Read on to find out more.
Businesses planning to purchase a Windows 7 machine and subsequently asking for the OEM to downgrade the bundled Windows 7 operating system to the old but venerable Windows XP may have to do so very soon, because there are signs that Microsoft intends to pull the plug on such downgrade rights soon.
The concept of downgrade rights for Windows operating systems is nothing new. However, Microsoft’s initial timeframe for the Win7-to-XP downgrade path was critisised by Gartner for being too short; with OEMs being given only up to April 22, 2010 before they have to cease offering Windows XP for sale with new machines which were originally supposed to be bundled with Windows 7.
In response to the criticism, Microsoft shelved the original plan, announcing instead that the new timeframe will stretch for for 18 months after the general availability of Windows 7 or when a new service pack for Windows 7 is released, whichever comes sooner. This decision, in theory, would allow for OEMs top continue offering Windows XP preinstalled with new machines until late April 2011.

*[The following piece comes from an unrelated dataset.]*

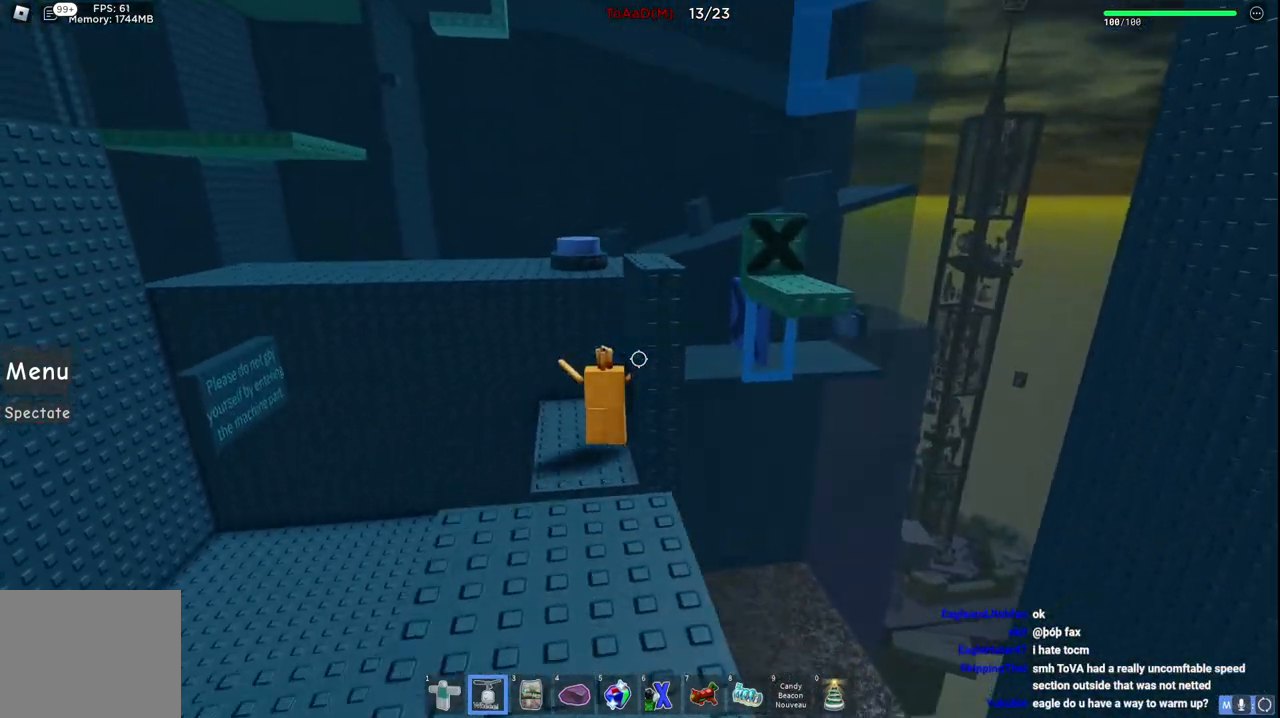
{"keys": ["a", "w"], "events": [[34, "a", "down"], [50, "w", "down"], [317, "space", "down"], [484, "space", "up"]]}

However, with various reports about Microsoft currently working on SP1 for Windows 7, it seems that Microsoft clearly has no intention of letting Windows XP stay on in the market much longer. And while there is little to no information about any projected release dates for Windows 7 SP1, it is rather unlikely that Microsoft will need more than 5 months to roll out the next service pack, especially not when several builds of it have already been compiled for testing purposes.
Of course, any move to kill off Windows XP deployment on new PCs would probably have little to no impact on the home consumer market. After all, Windows 7 has already been greatly lauded by the media for being a vast improvement over its unfortunate predecessor Vista in terms of usability and performance.

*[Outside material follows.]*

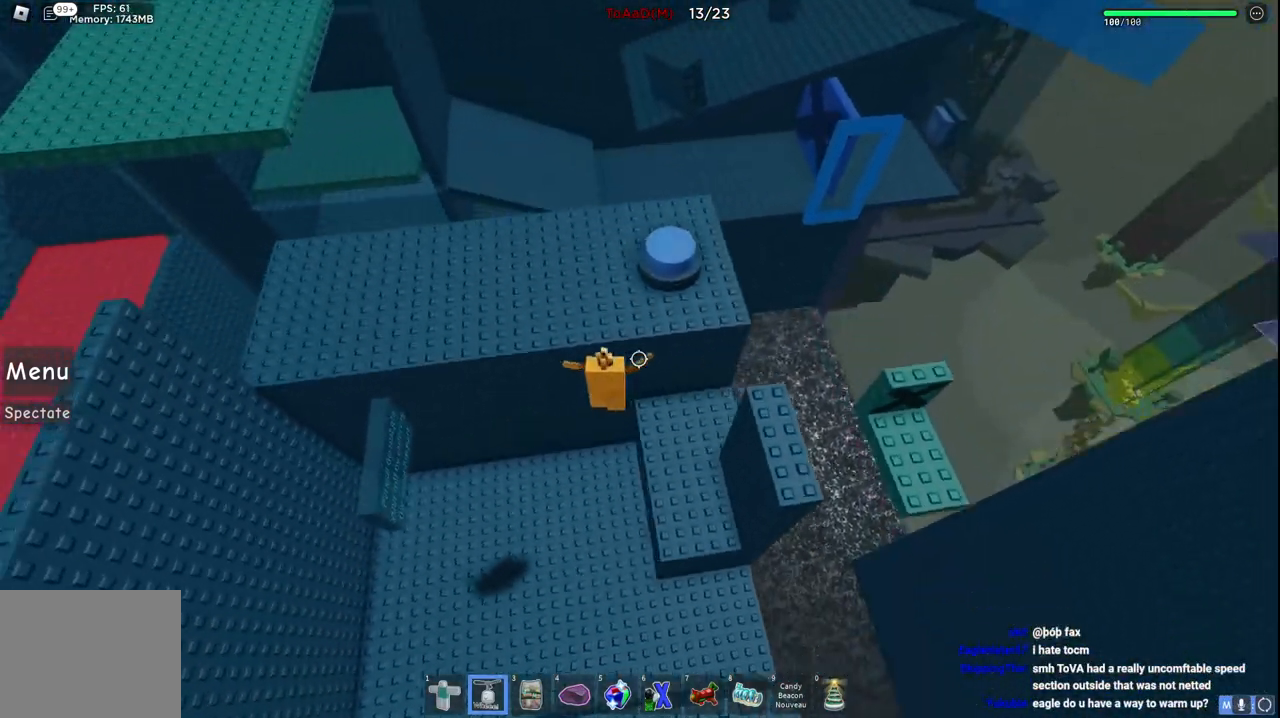
{"keys": ["a", "w"], "events": []}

The enterprise segment, on the other hand, is an entirely different matter. In spite of the benefits Windows 7 boasts over XP and Vista, businesses might be reluctant or unwilling to upgrade due to various issues like administrative convenience and software compatibility with legacy applications, all of which are very real concerns in the business world.
That being said, there is no doubt that most businesses will have to make the jump to either Windows Vista or Windows 7 at some point, since Microsoft remains determined to kill off deployment of Windows XP on new machines. The only difference is that Microsoft had just drastically shortened the timetable for doing so.